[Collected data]
'''

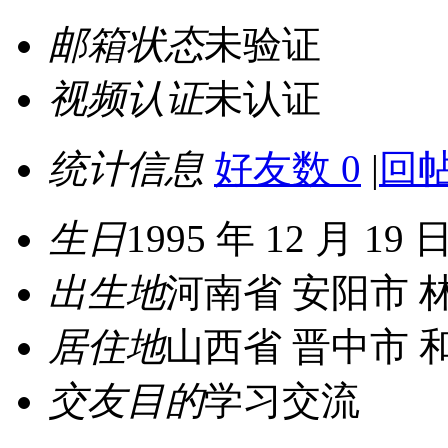
邮箱状态
未验证
视频认证
未认证
统计信息
好友数 0
|
回帖
生日
1995 年 12 月 19 
出生地
河南省 安阳市 
居住地
山西省 晋中市 
交友目的
学习交流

'''

DESCRIPTION OF THE TASK:
Rewrite the text of all the records, putting "已认证" wherever "未认证" appears and keeping everything else unchanged. Leave the pictures out of your answer.

TASK RESULT:
邮箱状态
未验证
视频认证
已认证
统计信息
好友数 0
|
回帖
生日
1995 年 12 月 19 
出生地
河南省 安阳市 
居住地
山西省 晋中市 
交友目的
学习交流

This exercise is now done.